# 11/21/2021 50 minutes 5 hook ups.



## twistedcatfish1971 (Jul 21, 2013)

Picked my brother up this morning at 8:45 and headed out to Eastlake for steelhead. Brother Daryl never caught a steelhead before. Upon arrival there were alot of parked cars and even more folks in river fishing. We made our way down and around and past some people to a stretch of water <shallow> and waded out abit. Tossing spoons/spinners for just over an hour. Saw 5 caught all around us and all fish came off bobber/jigs. River had a decent flow and water was stained but not dirty. Brother Daryl had a leak in 1 boot so I said let's get back to car and I'll take ya over to another spot close by.

We walk up and I get into a decent fish with about 6th cast. Daryl comes running over with net and gets down on stomach and gets fish...all the while he was laying on top of a ton of goose droppings lol.

Short time later I see him cast out and is having trouble with line wrapped around reel...I cast out and give him my rod while is mess with his...as I'm doing this he goes (I got one!) 2 minutes later he gets his 1st ever steelhead! Less than 13 minutes later he hooks up and lands #2. A short time after I get #2 with a 6 foot ultralight and diawa reel with 6 pound sufix line. A 5th fish was on and then off like a light switch.

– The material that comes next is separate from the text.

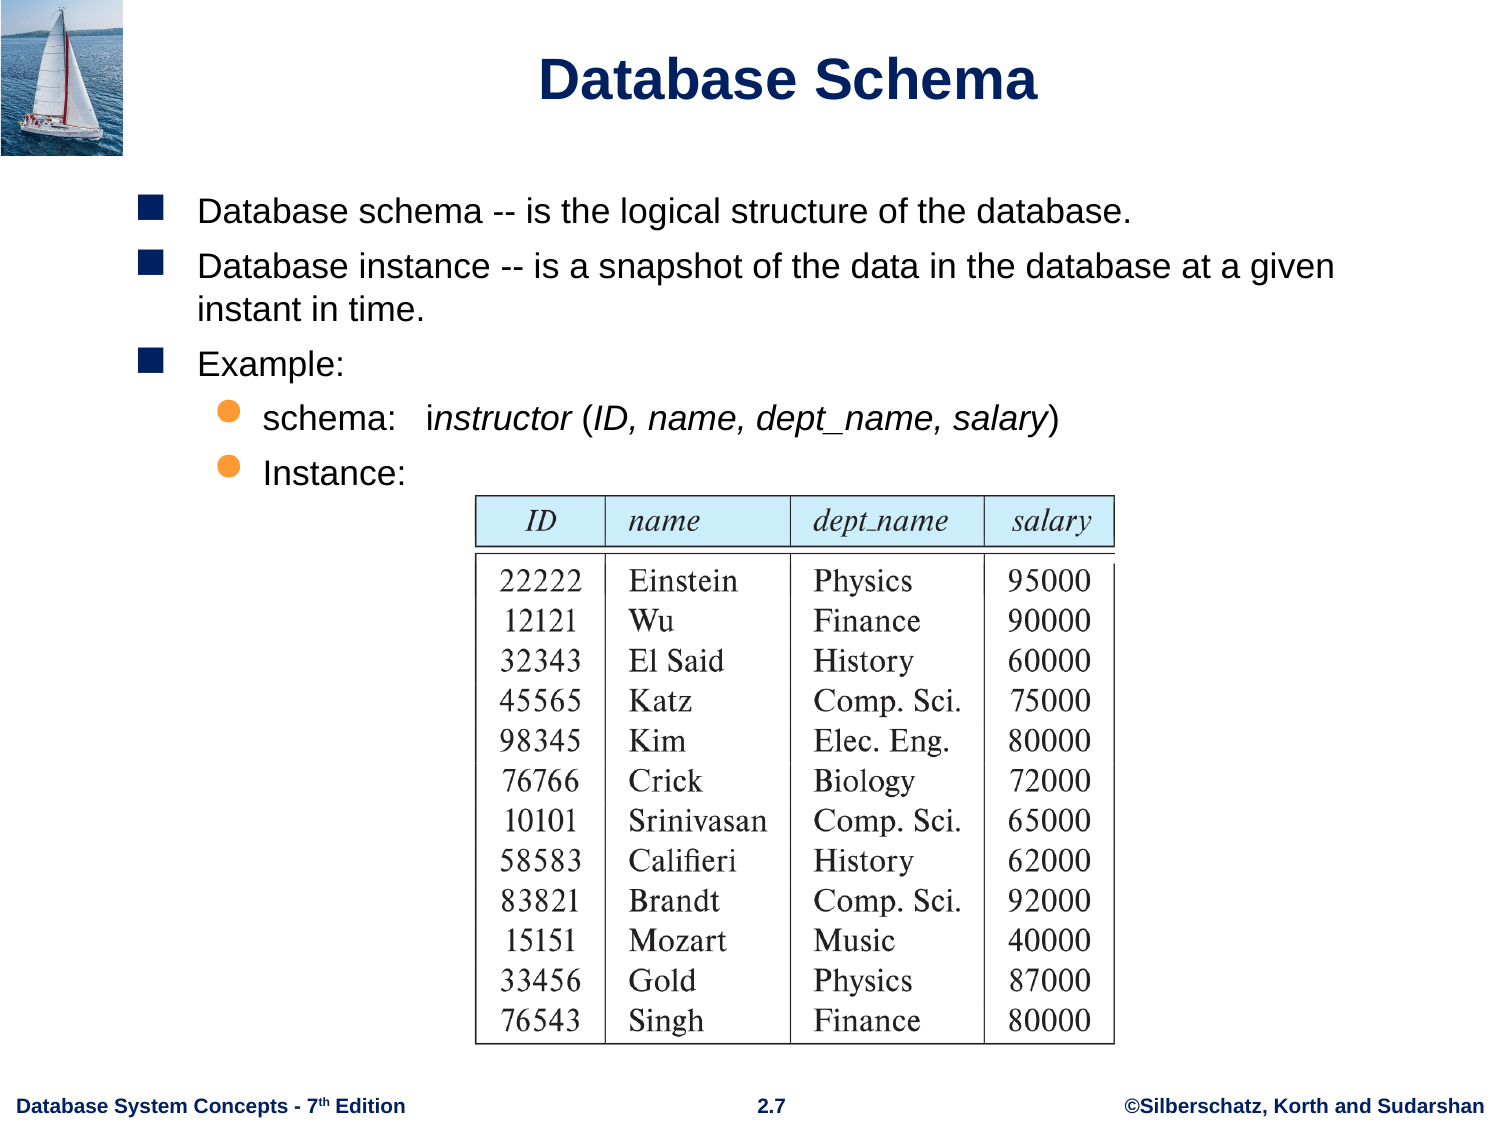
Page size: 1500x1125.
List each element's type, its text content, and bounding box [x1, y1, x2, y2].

We called it at 11:30 am. 

All this in less than 50 minutes lol.

We kept our fish today for family/friends to be smoked.

Goodtimes and 2nd spot we had all to ourselves. 

Pictures. 

Don.


----------



## The Fishing Addict (Mar 19, 2014)

Stay twisted!


Sent from my iPhone using Tapatalk


----------



## twistedcatfish1971 (Jul 21, 2013)

...I honestly don't know another way but treat twisted like lol. 

I do want to add that after 4th fish and packing up there was an older guy that had started fishing shortly after we got to spot #2 ... he was off fishing bend in river. He walked up and we had some fish talk. I gave him 2 brand new Joe's flies spinners and said the good luck thing...

Stay twisted for sure.

Don.


----------



## cast-off (Apr 14, 2005)

Nice. Glad to see you got into some today and got your Bro onto some action. I was talking to you on the road today. I thought you looked familiar from your posts but wasn't sure. Were you casting or floating. If we dont get any rain overnight i will be out and about in the morning.


----------



## twistedcatfish1971 (Jul 21, 2013)

You driving that white car? We (i) always cast spoons/spinners 99% of time. I like to cover alot of water and cast...I'm somewhat impatient with floating lol.

...I do enjoy seeing the floaters though when out fishing and do my best to steer clear of them. Anyway good luck in morning...I would love to go back monday for sure and pound steel.

Don.


----------



## cast-off (Apr 14, 2005)

Yes that was me. I live in the area so i fish it a lot. The river came up a little over night but still good. Going to hit the soccer field area and if they wont play nice i will hit that other spot. Wink wink. Love you posts man. Your one of the few guys that not afraid to tell people whats happening and how your doing it. I would do same but im an old man with a flip phone and a desktop computer. Keep them coming and see you around.


----------



## gembo (Nov 22, 2021)

Where did you guys park at? Going to be in the area for the holidays and was hoping to get some time in the water


----------



## twistedcatfish1971 (Jul 21, 2013)

Goggle earth Eastlake soccer fields. You will see the river. Alot places to park n fish. Could always head East from there and hit fairport/grand river areas as well. 

Don.


----------



## cast-off (Apr 14, 2005)

Struck out today. 3 hours saw one fish caught. Spoons, spinners, eggs, beads. Gets like that sometimes. There today gone tomorrow. I'll be back at it in a couple days.


----------



## Crack77 (Mar 19, 2021)

Good job, bet Daryl won't mind going after them again!


----------